Black admissions decline
Only 200 African-Americans are enrolled in UGA’s current freshman class of 4,500, a 26 percent decline from last year.
Applications fell three years ago when UGA was forced to dismantle its point-based admissions system. A lawsuit that led to that action was filed on behalf of four white females who were denied admission in the fall of 1999.
Until then, 10 percent to 15 percent of the university’s applicants for admission were evaluated under a Total Student Index, in which students received a statistical boost if they met any of 12 criteria, including being non-Caucasian. Children of alumni and applicants from under-represented areas of the state also were given preference.
Since then, students have been admitted primarily based on academic performance, although a student essay and extracurricular activities also are considered.
UGA has taken some steps to increase African-American enrollment, including putting a recruiter in DeKalb County.
Alternatives ‘have failed’
In March, the University Council, which is made up of faculty representatives from each department of the school, endorsed using diversity as a factor in admitting some students. “Race-neutral alternatives at the University of Georgia have failed to achieve the critical mass of racially and ethnically diverse students to achieve a rich learning environment in our academic community,” the council said.

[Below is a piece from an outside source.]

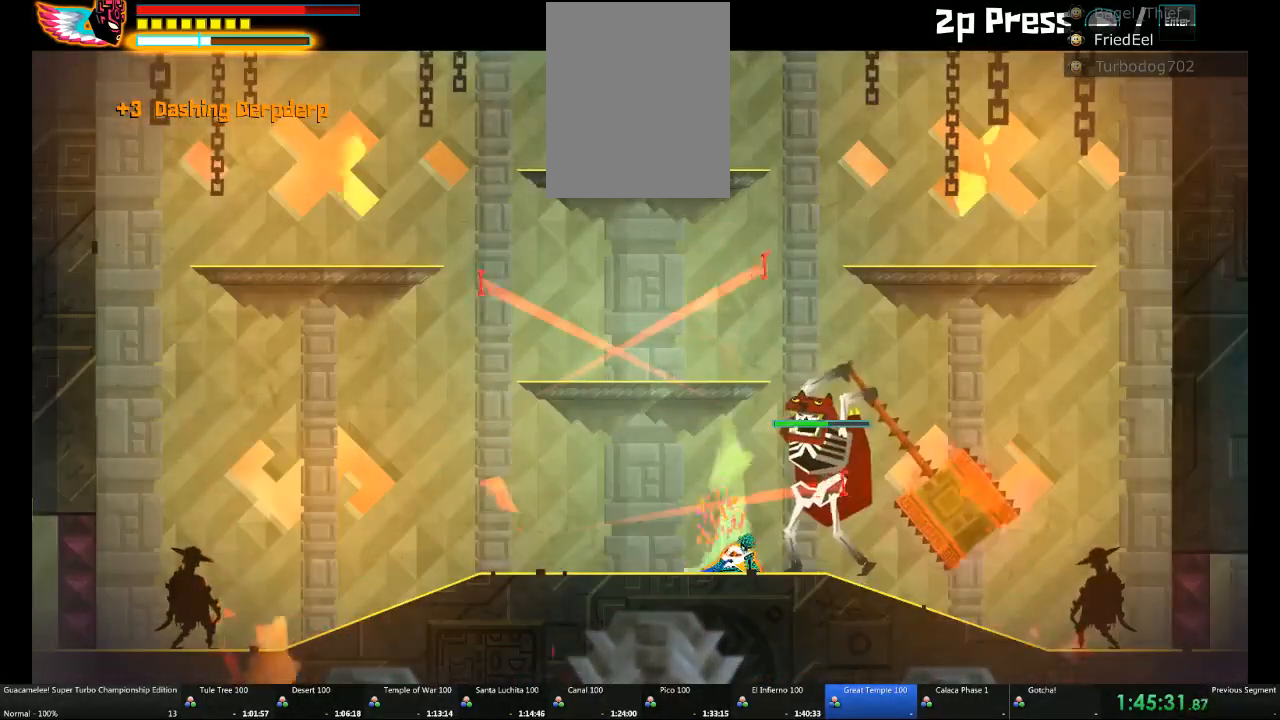
{"buttons": [], "left_stick": "right", "right_stick": "center", "events": [[467, "left_stick", "right"]]}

Some students also are trying to address the issue. Junior Julian Williams of Daculaand two other students are organizing other African-Americans at UGA to recruit black students. The group will hold a forum tonight to discuss issues facing minority students at UGA.

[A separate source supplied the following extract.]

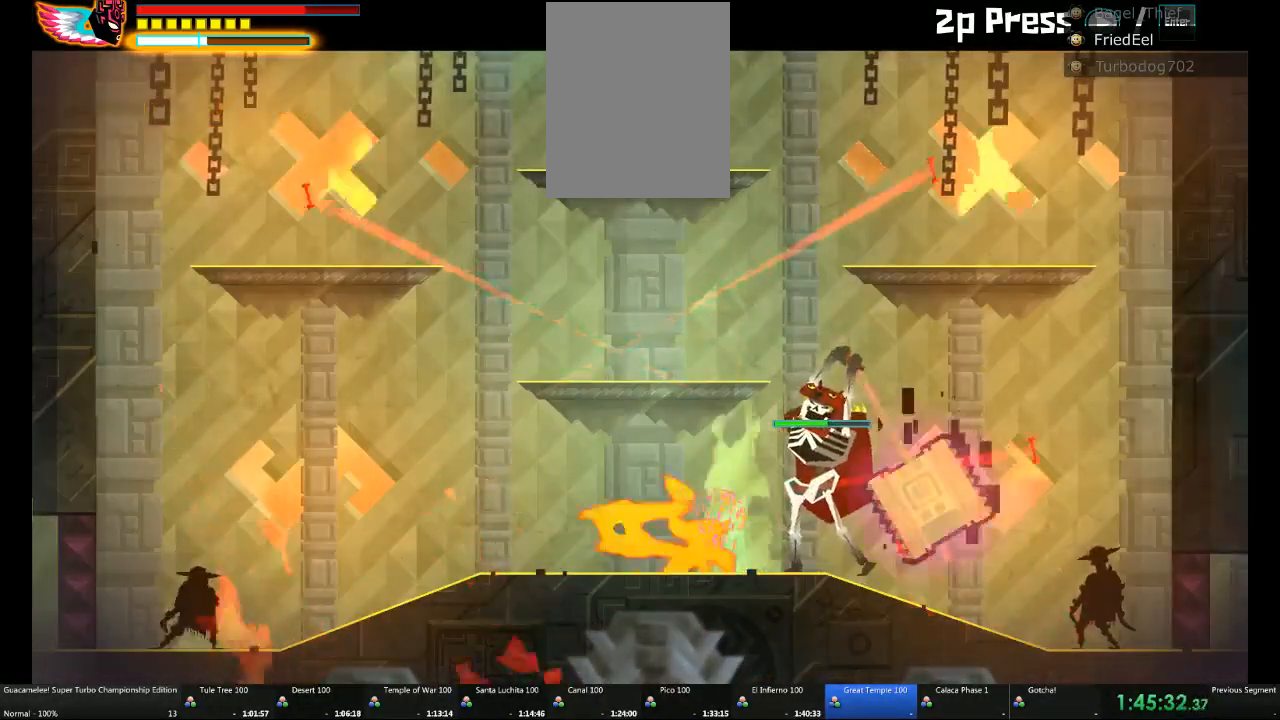
{"buttons": [], "left_stick": "left", "right_stick": "center", "events": [[333, "left_stick", "left"]]}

Williams said the university needs to dispel its negative image among African-Americans if it wants to attract more black students.
“I love Athens,” said Williams, who is a walk-on player on the men’s varsity basketball team. “Everything about the university has been good. There are so many things here you can take advantage of.”
Dunn said UGA is exploring ways to improve its image among black high school students and to strengthen its recruitment efforts by reaching out to middle school students.
“I think we’ve known and felt we needed to do a better job with our pre-collegiate programs,” Dunn said. “The recruitment process needs to reach further and further back.”
—Staff writer Andrea Jones in Athens contributed to this article.